15 years after the Srebrenica massacre, a survivor buries his family
Fifteen years ago, during the Bosnian war, Hasan Nuhanovic was a translator for Dutch peacekeepers in the Bosnian city of Srebrenica, a U.N.-protected "safe area." As Serb forces
led by Gen. Ratko Mladic overran the city, some 30,000 Muslim residents, including Nuhanovic's family, sought refuge at the nearby U.N. base in Potocari. On July 13, 1995,
after the peacekeepers negotiated with Mladic (with Nuhanovic translating), the Dutch commander ordered the refugees to leave. Despite Nuhanovic's pleas, his parents and brother were forced off the base. They would be massacred, along with thousands of others.

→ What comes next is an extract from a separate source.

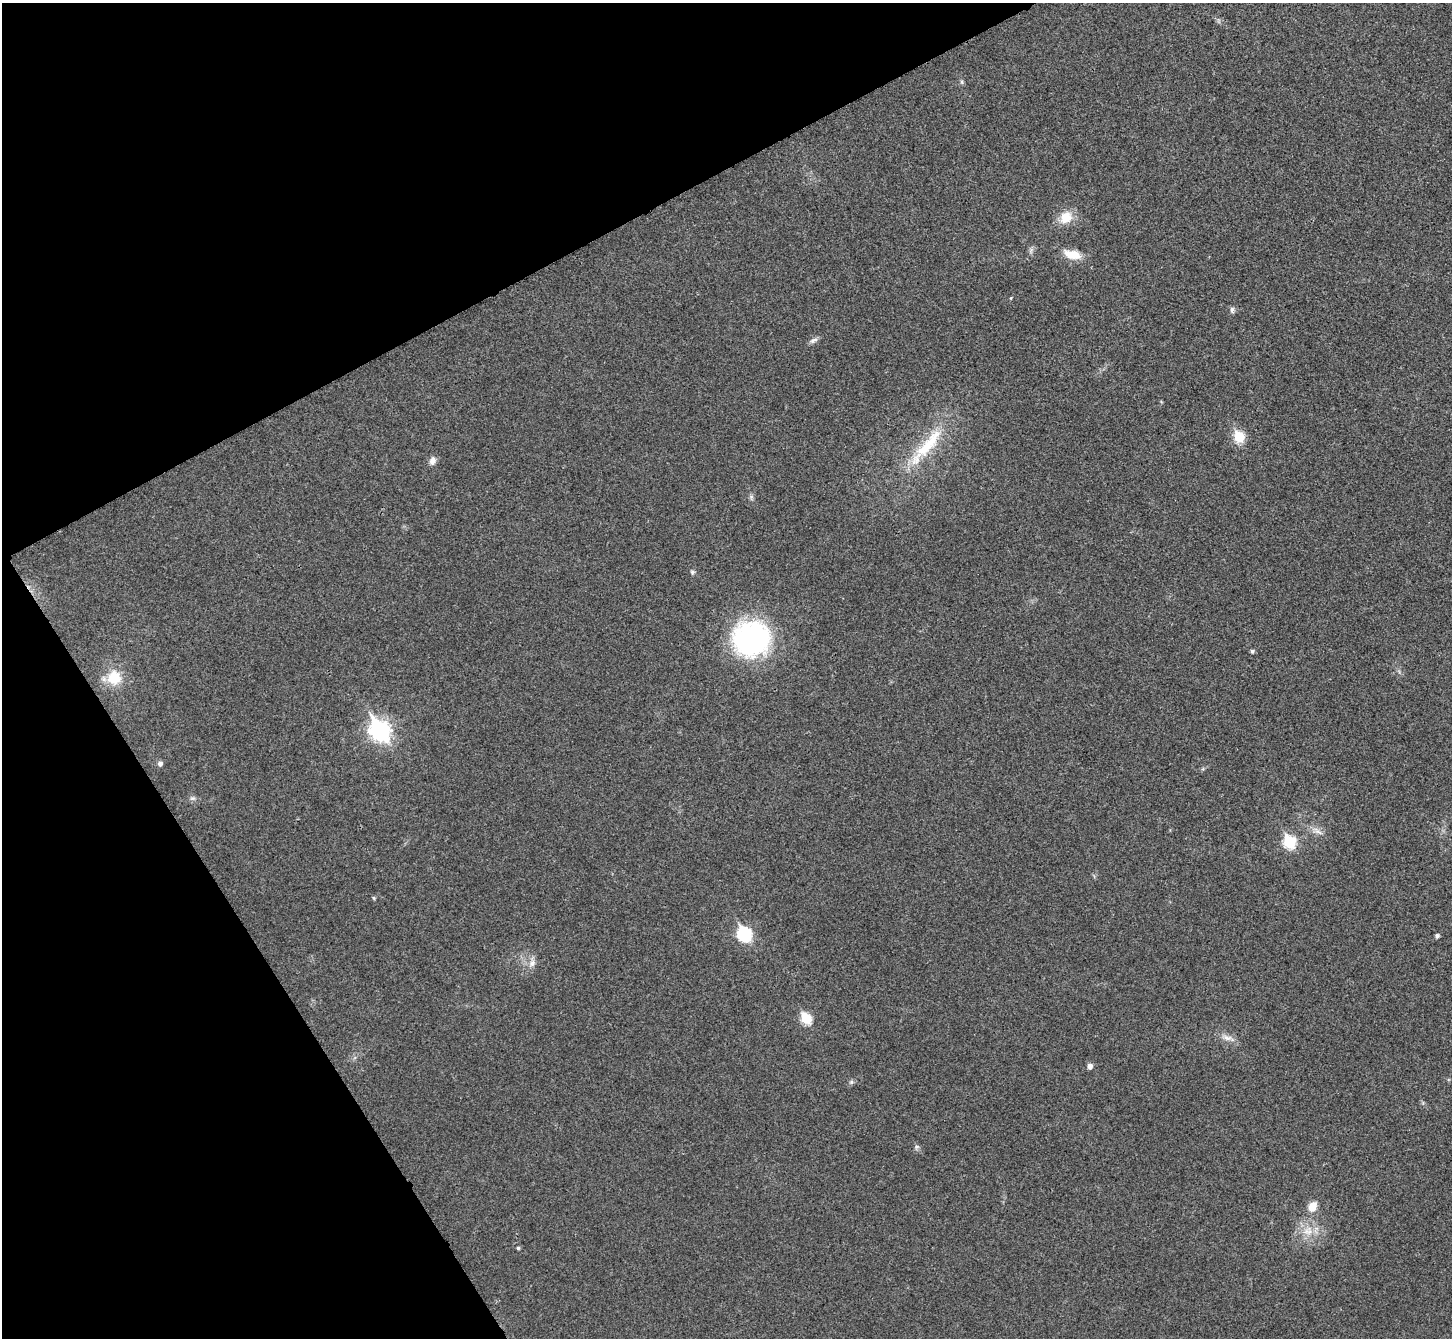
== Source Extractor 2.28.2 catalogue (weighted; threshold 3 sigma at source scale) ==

Last month I identified my brother by his tennis shoes.
In the fall they got in touch with me about my mother. They had found her, or what was left of her, in a creek in the village of Jarovlje, about a mile from Vlasenica, my home town. The Serbs who live there threw garbage on her for 14 years. She wasn't alone. They killed another six in the same place. Burned them. I hope they were burned only after they died.
They identified my father four years ago, 11 years after his execution. They found a little more than half his bones. His skull was smashed from behind. The doctor couldn't tell me whether that had happened after he died. They discovered him in a secondary mass grave, Cancari, at Kamenica. There are 13 mass grave sites there. A little before the Dayton accords, Serb soldiers had dug the bodies up with bulldozers from the primary grave at the Branjevo farm, near Pilica, piled them on trucks and taken them to Cancari, almost 25 miles away, to dump them and bury them again.
There were around 1,500 killed at Pilica. That's what they say at the Hague tribunal. I read the statement of one of the murderers who said: "I couldn't shoot anymore, my index finger was starting to get numb from so much killing. I was killing them for hours." Someone, he says, had promised them five marks for each Muslim they killed that day. And he says that they made the drivers of the buses that brought the Muslims there kill at least a few so that they wouldn't talk about it to anyone.
Oh yes, poor drivers. And poor Drazen Erdemovic, a Serb soldier who says he had to kill or he would have been killed. They all had to do it, you see, and only Mladic is guilty because, they say, he ordered it all. And when they catch Mladic, someday, he'll say, like a real Serb hero: "I am taking the responsibility for all Serbs and for the whole Serb nation. Only I am guilty; judge me and let everyone else go." And then all of us, we and the Serbs and the rest of them, we'll be satisfied and happy. We'll rip off our clothes and jump into bed together. We won't need the foreigners for anything anymore.
Last year they put up headstones for everyone, nice ones, white, all the same, lined up in rows. Two empty spaces by my father. He's been waiting three years for my mother and his son Muhamed to be laid next to him.
Then they told me about my mother. I was preparing to bury her next to my father this Sunday.
And then the other day they called me -- they said they had a DNA identification for my brother, but they weren't 100 percent sure. They said to come to Tuzla, and I went on June 18.